> **Aim of the task**: Below are some records. Pull every line that contains the word "along".

> **Data**:
---
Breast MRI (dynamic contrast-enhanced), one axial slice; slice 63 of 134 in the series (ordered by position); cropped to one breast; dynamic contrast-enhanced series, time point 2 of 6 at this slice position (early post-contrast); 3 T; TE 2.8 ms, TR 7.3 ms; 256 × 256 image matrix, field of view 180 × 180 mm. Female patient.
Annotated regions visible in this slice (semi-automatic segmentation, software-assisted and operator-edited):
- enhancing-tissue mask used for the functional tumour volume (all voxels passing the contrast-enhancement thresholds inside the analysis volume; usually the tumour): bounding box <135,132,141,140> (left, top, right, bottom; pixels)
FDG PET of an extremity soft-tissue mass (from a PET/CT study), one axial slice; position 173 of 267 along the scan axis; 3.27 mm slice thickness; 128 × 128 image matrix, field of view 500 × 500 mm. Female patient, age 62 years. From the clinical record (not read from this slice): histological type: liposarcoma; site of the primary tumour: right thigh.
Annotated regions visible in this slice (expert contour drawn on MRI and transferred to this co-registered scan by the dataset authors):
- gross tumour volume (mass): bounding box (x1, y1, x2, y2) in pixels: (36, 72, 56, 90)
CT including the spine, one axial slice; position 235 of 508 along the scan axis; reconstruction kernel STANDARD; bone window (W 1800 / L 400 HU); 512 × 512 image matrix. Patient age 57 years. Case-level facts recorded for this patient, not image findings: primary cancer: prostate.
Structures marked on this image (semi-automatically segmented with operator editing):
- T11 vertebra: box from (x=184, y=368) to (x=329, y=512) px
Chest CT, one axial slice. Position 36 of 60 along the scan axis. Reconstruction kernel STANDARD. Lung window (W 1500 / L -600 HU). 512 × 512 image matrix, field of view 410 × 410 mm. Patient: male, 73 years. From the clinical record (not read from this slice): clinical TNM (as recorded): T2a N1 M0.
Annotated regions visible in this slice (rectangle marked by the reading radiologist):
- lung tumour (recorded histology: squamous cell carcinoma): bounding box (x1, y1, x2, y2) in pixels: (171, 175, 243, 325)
---
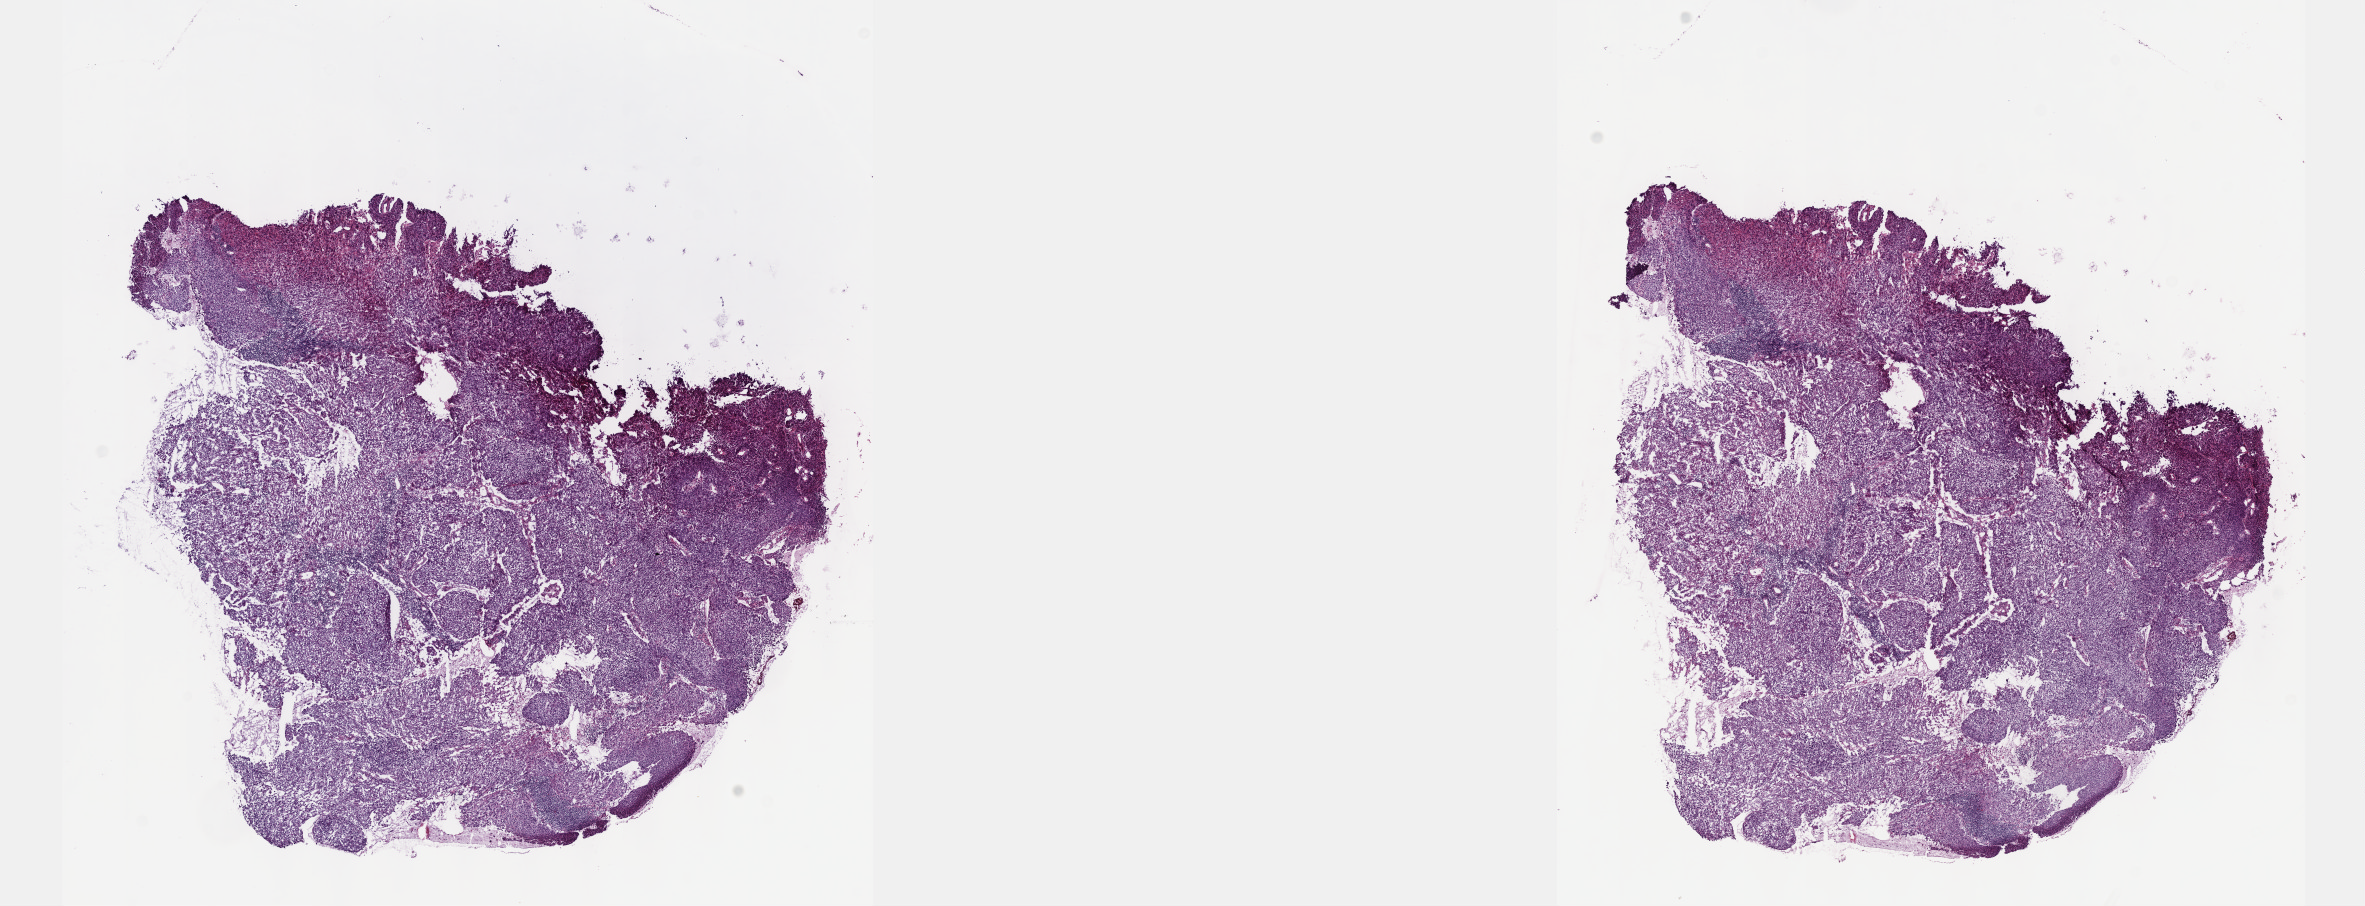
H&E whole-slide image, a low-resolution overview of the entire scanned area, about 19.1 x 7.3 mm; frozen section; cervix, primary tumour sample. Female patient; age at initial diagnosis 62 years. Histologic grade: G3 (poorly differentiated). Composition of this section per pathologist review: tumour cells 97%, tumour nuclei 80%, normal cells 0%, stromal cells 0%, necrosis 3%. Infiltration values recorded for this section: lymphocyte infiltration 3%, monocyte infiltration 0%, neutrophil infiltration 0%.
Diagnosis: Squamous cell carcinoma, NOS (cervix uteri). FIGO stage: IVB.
---
> **Task output**:
FDG PET of an extremity soft-tissue mass (from a PET/CT study), one axial slice; position 173 of 267 along the scan axis; 3.27 mm slice thickness; 128 × 128 image matrix, field of view 500 × 500 mm. Female patient, age 62 years. From the clinical record (not read from this slice): histological type: liposarcoma; site of the primary tumour: right thigh.
CT including the spine, one axial slice; position 235 of 508 along the scan axis; reconstruction kernel STANDARD; bone window (W 1800 / L 400 HU); 512 × 512 image matrix. Patient age 57 years. Case-level facts recorded for this patient, not image findings: primary cancer: prostate.
Chest CT, one axial slice. Position 36 of 60 along the scan axis. Reconstruction kernel STANDARD. Lung window (W 1500 / L -600 HU). 512 × 512 image matrix, field of view 410 × 410 mm. Patient: male, 73 years. From the clinical record (not read from this slice): clinical TNM (as recorded): T2a N1 M0.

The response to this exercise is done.